- Born: Dokiparru, Krishna district, Andhra Pradesh, India
- Occupation: Industrialist
- Spouse: Rama Reddy Pamireddy
- Children: 3
- Parents: Pamireddy Krishna Reddy (father); Pamireddy Bhadramma (mother);

= Pamireddy Pitchi Reddy =

Indian industrialist

P.P. Reddy is an Indian industrialist and executive chairman of Megha Engineering and Infrastructures Limited (MEIL). As per the report of Forbes, He is one of the richest persons in Hyderabad, India.

==Life and career==
P.P. Reddy was born into a farmer family in 1957 in Dokiparru village, Krishna district, Andhra Pradesh, India.

P.P. Reddy founded Megha Engineering Enterprises in 1989 with his two staff in Balanagar, Medchal district, Hyderabad to construct tiny pipes for municipalities.

In 2006, he changed the company's name from "Megha Engineering Enterprises" to "Megha Engineering and Infrastructure Limited (MEIL)".

2019 saw the start of the construction of Telangana's largest lift irrigation project by value, which Reddy and his business MEIL are building.

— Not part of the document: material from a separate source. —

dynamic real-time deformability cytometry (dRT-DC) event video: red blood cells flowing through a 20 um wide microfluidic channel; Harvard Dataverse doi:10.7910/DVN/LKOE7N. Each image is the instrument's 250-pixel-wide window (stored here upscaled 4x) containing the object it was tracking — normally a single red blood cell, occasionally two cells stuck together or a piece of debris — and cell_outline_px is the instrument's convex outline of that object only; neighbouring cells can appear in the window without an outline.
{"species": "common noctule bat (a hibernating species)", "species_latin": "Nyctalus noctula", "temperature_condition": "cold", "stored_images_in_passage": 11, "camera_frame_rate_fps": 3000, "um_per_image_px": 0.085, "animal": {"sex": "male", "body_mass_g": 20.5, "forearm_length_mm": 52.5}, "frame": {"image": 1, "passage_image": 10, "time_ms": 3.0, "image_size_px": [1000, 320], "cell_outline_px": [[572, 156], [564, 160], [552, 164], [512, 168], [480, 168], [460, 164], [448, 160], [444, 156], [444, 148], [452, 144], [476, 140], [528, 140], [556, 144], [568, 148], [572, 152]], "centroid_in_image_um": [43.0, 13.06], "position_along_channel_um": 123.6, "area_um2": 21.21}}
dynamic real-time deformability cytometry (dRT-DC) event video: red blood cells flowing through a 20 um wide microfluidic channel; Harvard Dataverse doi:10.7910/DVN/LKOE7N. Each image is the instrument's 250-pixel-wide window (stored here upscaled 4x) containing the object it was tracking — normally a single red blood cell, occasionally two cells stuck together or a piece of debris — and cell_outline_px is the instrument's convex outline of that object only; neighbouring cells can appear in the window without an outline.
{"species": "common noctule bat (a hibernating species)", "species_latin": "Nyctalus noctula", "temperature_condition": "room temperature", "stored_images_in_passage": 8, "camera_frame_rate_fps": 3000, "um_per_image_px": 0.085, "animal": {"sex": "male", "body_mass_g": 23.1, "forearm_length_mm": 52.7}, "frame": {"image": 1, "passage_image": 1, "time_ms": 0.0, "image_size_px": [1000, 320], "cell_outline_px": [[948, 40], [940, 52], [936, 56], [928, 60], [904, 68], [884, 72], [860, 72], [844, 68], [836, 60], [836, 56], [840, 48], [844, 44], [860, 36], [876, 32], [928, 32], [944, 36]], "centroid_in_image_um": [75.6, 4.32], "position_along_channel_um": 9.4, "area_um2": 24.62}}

Reddy oversees the company's operations in renewable energy, irrigation, power, and water supply under MEIL. He acquired assets to enter the defense industry and launch ventures abroad in Bangladesh, Jordan, Tanzania, Zambia, and Kuwait.

==Philanthrophic Work==
Reddy adopted his birthplace of Dokiparru in the Gudlavalleru Mandal, where he established the first free, solar-powered program for clean drinking water in the nation. The project's construction cost Rs 4 crore. Additionally, he pledged to build a hospital and school for the neighborhood. In addition to Dokiparru, Reddy has welcomed many more villages.

Reddy had previously settled at Jamulapalle, a village in the East Godavari district's Pithapuram mandal. Even a mineral water factory was built to offer the inhabitants access to clean drinking water. As part of the Swachh Bharat campaign, he took up cleaning and hygienic duties in numerous communities. He also built a wedding ceremony hall in Jamulapalli.

Additionally, Reddy built the Oncology Center at the NIMS Hospital in Hyderabad, equipped it with contemporary amenities, and offered free meals at the Osmania, Niloufer, and MNJ cancer hospitals.

==Personal life==
Reddy is married to Rama Reddy, and the couple has two daughters, Manjali and Megha. Rama Reddy Pamireddy is one of the directors of MEIL.